Che cosa significa? Essenzialmente che l’euro vale troppo rispetto a quello che dovrebbe essere il suo valore reale. Ovvero, in estrema sintesi, che le nostre esportazioni hanno un costo eccessivo. Tradotto: siamo scarsamente competitivi. Interpellato da Bloomberg, Ulrich Leuchtmann, analista del settore valutario presso Commerzbank, non sembra avere dubbi: “L’euro non è sostenibile a questi livelli nel medio e lungo termine” ed Eurolandia, dal canto suo, avrebbe bisogno di una moneta unica “più simile a ciò che era stata la lira prima del 1999 piuttosto che al marco tedesco”.

Nel settembre del 1992, ricorda Bloomberg, l’Italia svalutò la lira del 7%. Quattro anni dopo la valuta italiana aveva perso oltre il 20% del suo valore rispetto al marco. La strategia è piuttosto semplice: una moneta più debole, per lo meno entro certi limiti, riduce il peso del debito sui mercati internazionali (sempre che il debito sia espresso in quella stessa valuta, motivo per il quale è possibile svalutare l’euro ma non è possibile reintrodurre lire, dracme o pesetas senza produrre default e inflazione a doppia cifra) e favorisce le esportazioni. Banalmente, se per acquistare un prodotto da 100 euro servissero da domani non più 129 dollari (l’attuale tasso di cambio 1,29 a 1) ma 121 (il tasso “storico” che è mediamente più basso), lo stesso prodotto da 100 euro realizzato in Italia, Spagna o Germania diventerebbe più conveniente sul mercato estero favorendo così il flusso commerciale delle merci in uscita dall’Europa.

 L’esempio è volutamente semplicistico. Ma il principio che lo regge è alla base delle bilance commerciali nazionali e degli equilibri del mercato internazionale. La teoria ci dice che in un contesto di crisi, l’aumento della sfiducia produce svalutazione e la svalutazione (quando non è eccessiva come nel caso delle bancarotte da iperinflazione) produce un vantaggio competitivo e commerciale che alimenta la crescita conducendo l’area in questione fuori dal tunnel recessivo. Sfortunatamente, in Europa sta accadendo l’esatto contrario.

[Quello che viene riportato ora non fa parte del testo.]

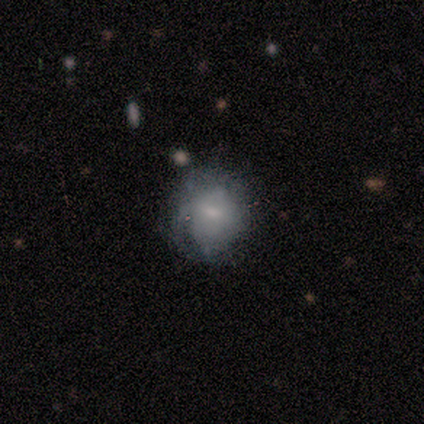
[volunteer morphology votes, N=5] This is likely a featured or disk galaxy (60%). It is clearly not viewed edge-on (100%). Bar: clearly no (100%). Spiral arm pattern: likely no (67%). Central bulge: likely small (67%). Merging: possibly minor disturbance (50%).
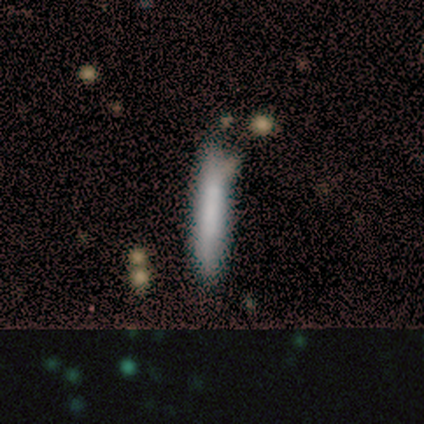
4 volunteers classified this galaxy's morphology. Volunteers were most divided on "merging": none: 50%, minor disturbance: 25%, merger: 25%, major disturbance: 0%. More confident: smooth or featured — smooth (100%); how rounded — cigar-shaped (100%).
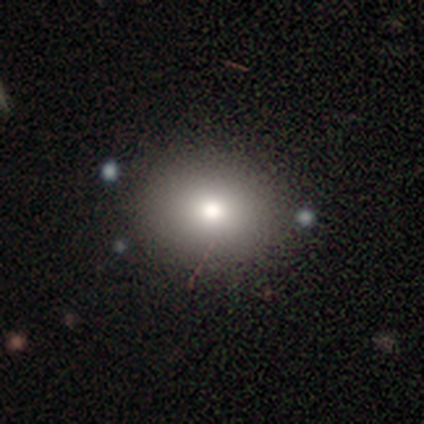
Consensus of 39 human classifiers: Smooth or featured? 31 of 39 (79%) said smooth. How rounded? 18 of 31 (58%) said round. Merging? 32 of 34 (94%) said none.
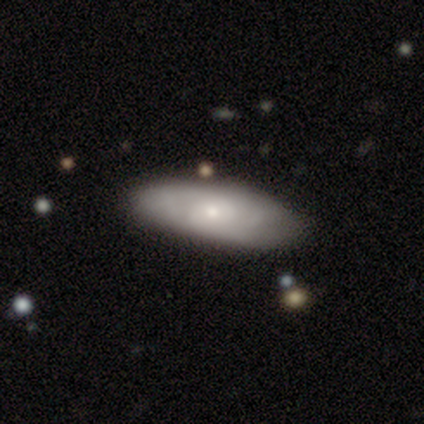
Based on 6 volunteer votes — Overall: smooth (67%; featured or disk 33%). How rounded: in between (50%, tied with cigar-shaped). Merging: none (67%; minor disturbance 33%).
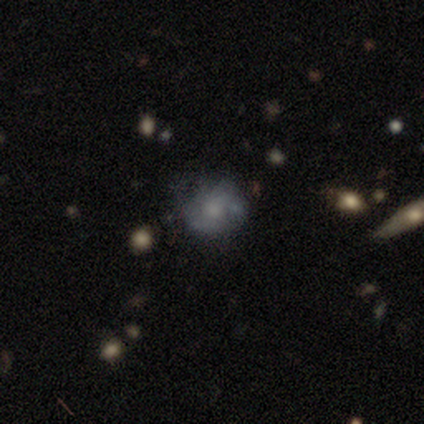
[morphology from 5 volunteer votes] Q: Smooth or featured?
A: smooth (60%); runner-up: featured or disk (20%)
Q: How rounded?
A: round (67%); runner-up: in between (33%)
Q: Merging?
A: none (75%); runner-up: minor disturbance (25%)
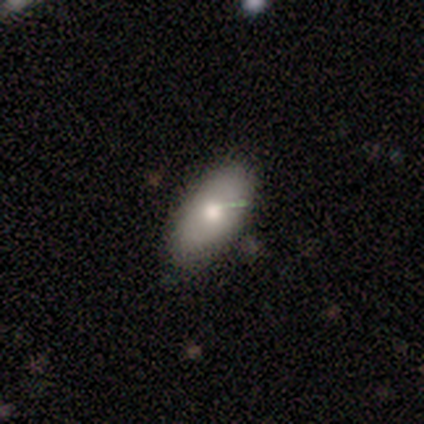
A smooth galaxy with no disk features (100%) that is in between round and cigar-shaped (100%).

Vote fractions:
- Smooth or featured? smooth: 100% / featured or disk: 0% / star or artifact: 0%
- How rounded? in between: 100% / round: 0% / cigar-shaped: 0%
- Merging? none: 100% / minor disturbance: 0% / major disturbance: 0% / merger: 0%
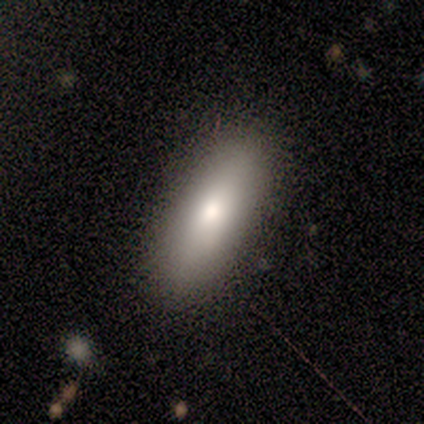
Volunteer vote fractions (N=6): This appears to be a smooth galaxy with no disk features (100%) that is in between round and cigar-shaped (83%). Merging: none (100%).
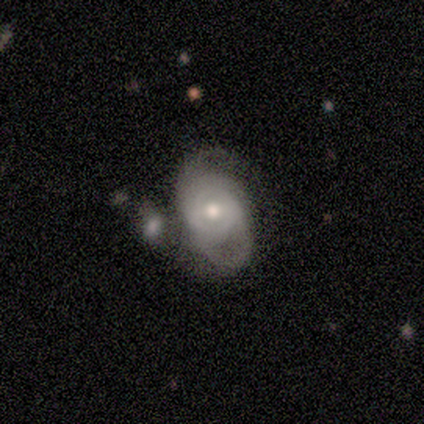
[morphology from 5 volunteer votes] This is clearly a featured or disk galaxy (80%). It is clearly not viewed edge-on (100%). Bar: possibly weak (50%, tied with no). Spiral arm pattern: likely yes (75%). Spiral arm count: clearly can't tell (100%). Spiral winding: likely tight (67%). Central bulge: likely moderate (75%). Merging: likely merger (60%).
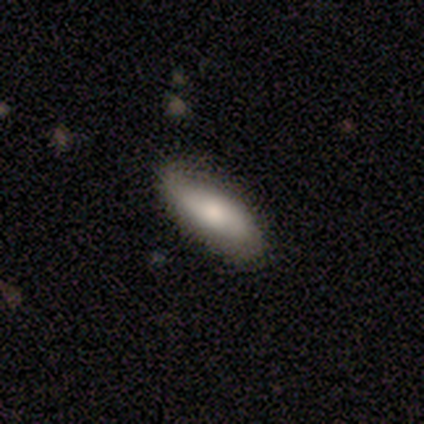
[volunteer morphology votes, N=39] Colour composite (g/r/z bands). It shows a smooth galaxy with no disk features (69%) that is in between round and cigar-shaped (70%). Merging: none (68%).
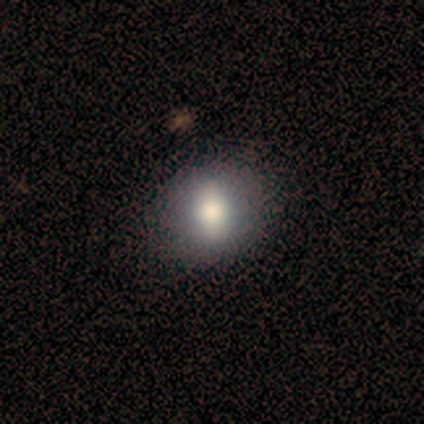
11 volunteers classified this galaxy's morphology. Smooth or featured?
  - smooth: 73% *
  - featured or disk: 27%
  - star or artifact: 0%
How rounded?
  - round: 62% *
  - in between: 38%
  - cigar-shaped: 0%
Merging?
  - none: 100% *
  - minor disturbance: 0%
  - major disturbance: 0%
  - merger: 0%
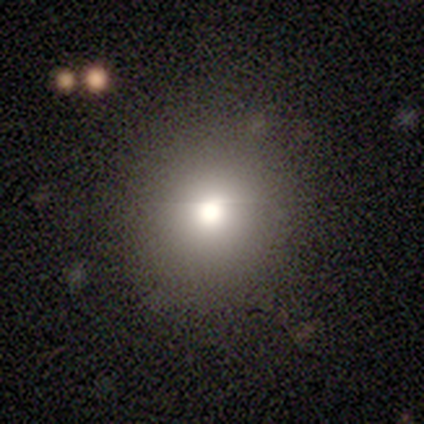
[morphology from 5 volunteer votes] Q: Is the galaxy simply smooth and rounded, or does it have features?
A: smooth — 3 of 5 (60%).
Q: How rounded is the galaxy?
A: round — 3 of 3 (100%).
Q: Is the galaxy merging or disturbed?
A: none — 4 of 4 (100%).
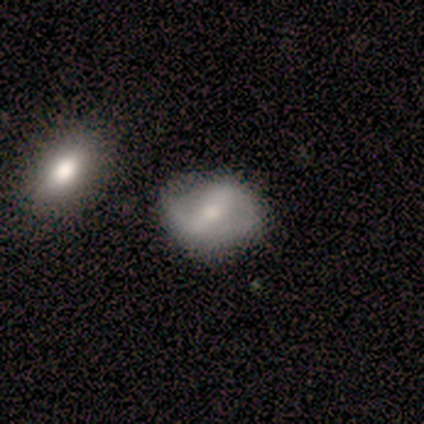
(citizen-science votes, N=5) smooth_or_featured: featured or disk (p=0.80) [alt: smooth p=0.20]
disk_edge_on: no (p=1.00)
bar: strong (p=1.00)
has_spiral_arms: yes (p=1.00)
spiral_winding: medium (p=0.50) [alt: tight p=0.25]
spiral_arm_count: 2 (p=1.00)
bulge_size: none (p=0.50) [alt: moderate p=0.25]
merging: none (p=1.00)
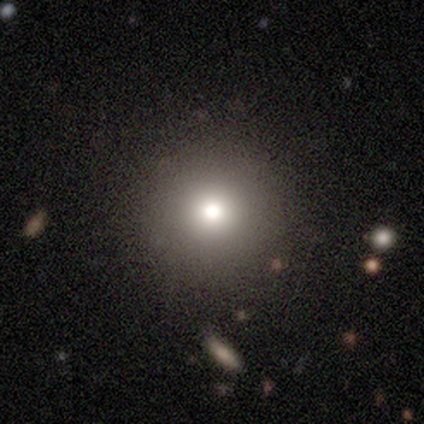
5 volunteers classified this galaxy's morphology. Smooth or featured? smooth (100%)
How rounded? round (100%)
Merging? none (100%)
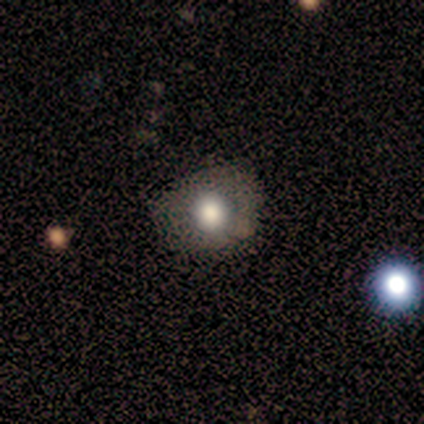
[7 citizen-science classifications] A smooth galaxy with no disk features (71%) that is round (80%). Merging: none (67%).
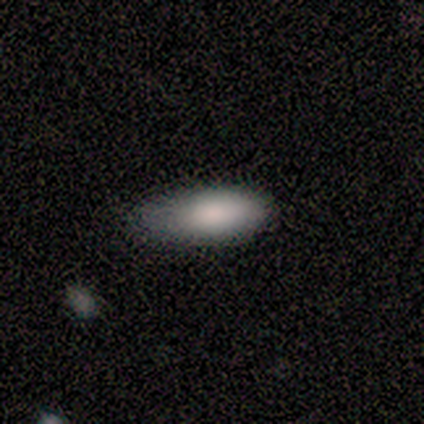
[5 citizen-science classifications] smooth-or-featured: smooth: 100% | featured or disk: 0% | star or artifact: 0%
  how-rounded: in between: 80% | cigar-shaped: 20% | round: 0%
  merging: minor disturbance: 60% | none: 20% | major disturbance: 20% | merger: 0%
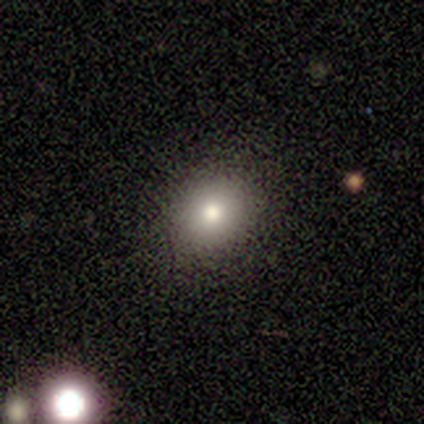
Volunteers were most divided on "how rounded": in between: 75%, round: 25%, cigar-shaped: 0%. More confident: merging — none (100%); smooth or featured — smooth (80%).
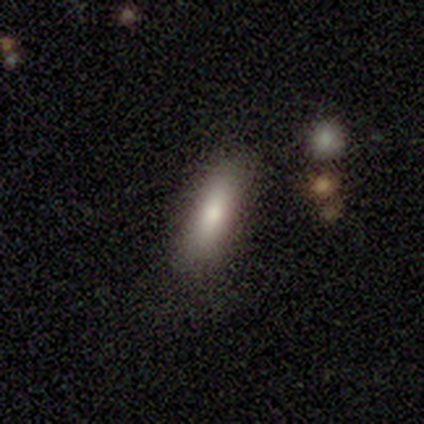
Smooth or featured: smooth — 75% (star or artifact — 25%)
How rounded: in between — 100%
Merging: none — 67% (major disturbance — 33%)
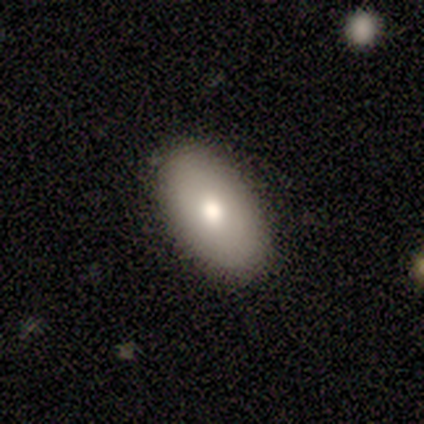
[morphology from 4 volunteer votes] Smooth or featured?
  - smooth: 100% *
  - featured or disk: 0%
  - star or artifact: 0%
How rounded?
  - in between: 100% *
  - round: 0%
  - cigar-shaped: 0%
Merging?
  - none: 100% *
  - minor disturbance: 0%
  - major disturbance: 0%
  - merger: 0%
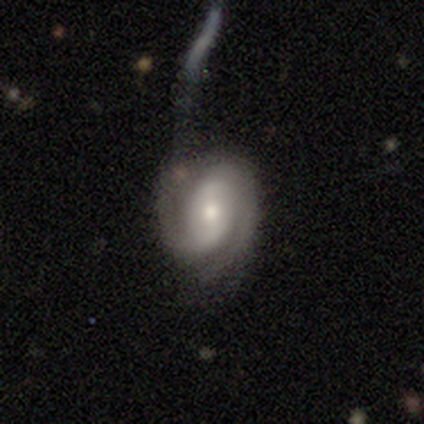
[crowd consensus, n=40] This appears to be a featured or disk galaxy (82%) with no bar (47%), 2 (91%) tight (47%) spiral arms (100%) and a moderate central bulge (56%). Merging: major disturbance (59%).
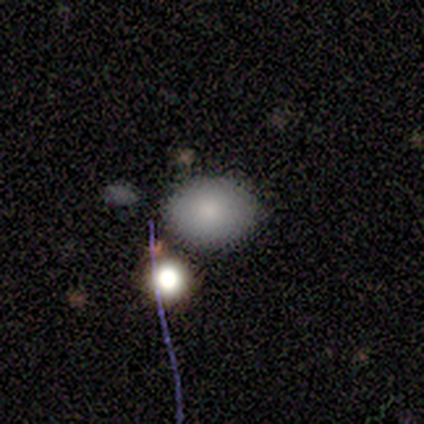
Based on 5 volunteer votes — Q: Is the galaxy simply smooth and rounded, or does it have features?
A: smooth — 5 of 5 (100%).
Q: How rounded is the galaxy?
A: round — 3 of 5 (60%).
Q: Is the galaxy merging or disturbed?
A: none — 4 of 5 (80%).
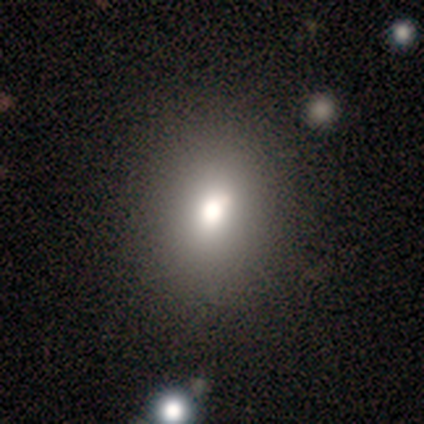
smooth-or-featured: smooth: 71% | featured or disk: 29% | star or artifact: 0%
  how-rounded: in between: 60% | round: 40% | cigar-shaped: 0%
  merging: none: 100% | minor disturbance: 0% | major disturbance: 0% | merger: 0%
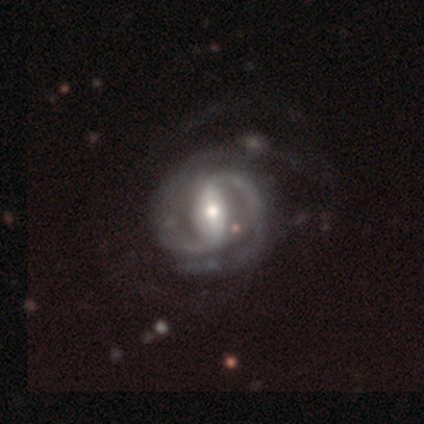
smooth_or_featured: featured or disk (p=0.95) [alt: smooth p=0.03]
disk_edge_on: no (p=0.97) [alt: yes p=0.03]
bar: strong (p=0.62) [alt: weak p=0.32]
has_spiral_arms: yes (p=1.00)
spiral_winding: medium (p=0.54) [alt: tight p=0.41]
spiral_arm_count: 2 (p=0.76) [alt: can't tell p=0.16]
bulge_size: moderate (p=0.76) [alt: small p=0.16]
merging: none (p=0.23) [alt: major disturbance p=0.18]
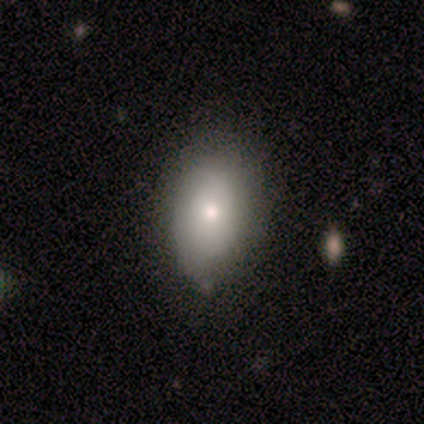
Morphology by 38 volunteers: smooth-or-featured: smooth: 84% | featured or disk: 11% | star or artifact: 5%
  how-rounded: in between: 88% | round: 9% | cigar-shaped: 3%
  merging: none: 64% | minor disturbance: 36% | major disturbance: 0% | merger: 0%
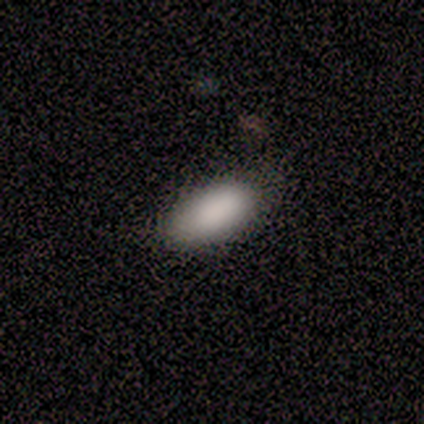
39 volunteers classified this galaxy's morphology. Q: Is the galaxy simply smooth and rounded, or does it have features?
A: smooth — 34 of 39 (87%).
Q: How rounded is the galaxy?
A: in between — 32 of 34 (94%).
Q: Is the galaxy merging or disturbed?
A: none — 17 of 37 (46%).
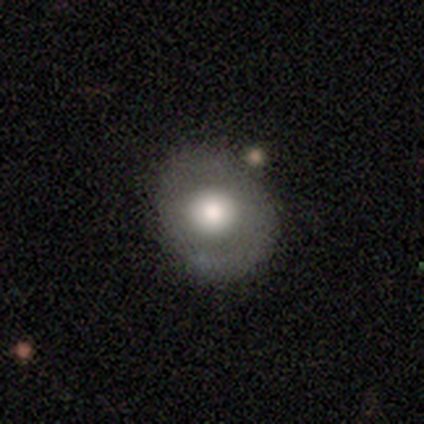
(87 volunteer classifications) A smooth galaxy with no disk features (55%) that is round (67%).

Vote fractions:
- Smooth or featured? smooth: 55% / featured or disk: 36% / star or artifact: 9%
- How rounded? round: 67% / in between: 31% / cigar-shaped: 2%
- Merging? none: 72% / minor disturbance: 15% / major disturbance: 9% / merger: 4%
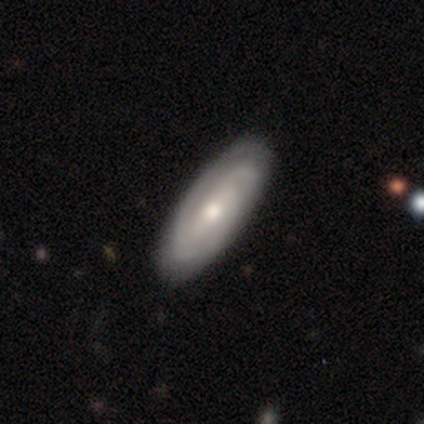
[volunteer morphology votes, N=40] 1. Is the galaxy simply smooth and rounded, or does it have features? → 68% featured or disk, 30% smooth, 2% star or artifact.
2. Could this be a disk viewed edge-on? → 93% no, 7% yes.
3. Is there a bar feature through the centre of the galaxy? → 48% no, 32% weak, 20% strong.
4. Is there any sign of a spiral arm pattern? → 100% yes, 0% no.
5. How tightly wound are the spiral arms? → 64% tight, 32% medium, 4% loose.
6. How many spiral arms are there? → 40% 2, 36% can't tell, 24% 3, 0% 1, 0% 4, 0% more than 4.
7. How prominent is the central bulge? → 60% moderate, 36% small, 4% dominant, 0% large, 0% none.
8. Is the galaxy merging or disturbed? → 69% none, 5% minor disturbance, 0% major disturbance, 0% merger.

Dallo scorso 26 luglio, giorno della celebre rassicurazione di Mario Draghi ai mercati (“La Bce farà tutto quanto è necessario per preservare l’euro e, credetemi, sarà abbastanza”) l’euro ha guadagnato il 4,2% sul dollaro. Da allora, il numero uno Bce ha ridato il via libera all’acquisto dei titoli di Stato da parte dell’istituto centrale senza fare venir meno, tuttavia, il sacro principio della sterilizzazione della liquidità che consente di mantenere costante la quantità di moneta circolante. Ovvero di ridurre al minimo l’inflazione (che aumenta all’aumentare della massa monetaria in circolazione). L’obiettivo primario, come è noto, è stato raggiunto. La temuta tempesta di agosto non è mai arrivata, gli spread sono calati e con essi si è alleggerito il peso dei deficit nazionali in rapporto al Pil. Ma ciò che ha guadagnato in termini di stabilità l’Europa sembra averlo già scontato sul fronte della competitività. Con il rischio di far passare in secondo piano l’allarme debito di fronte a un’emergenza sempre più pressante: quella della recessione.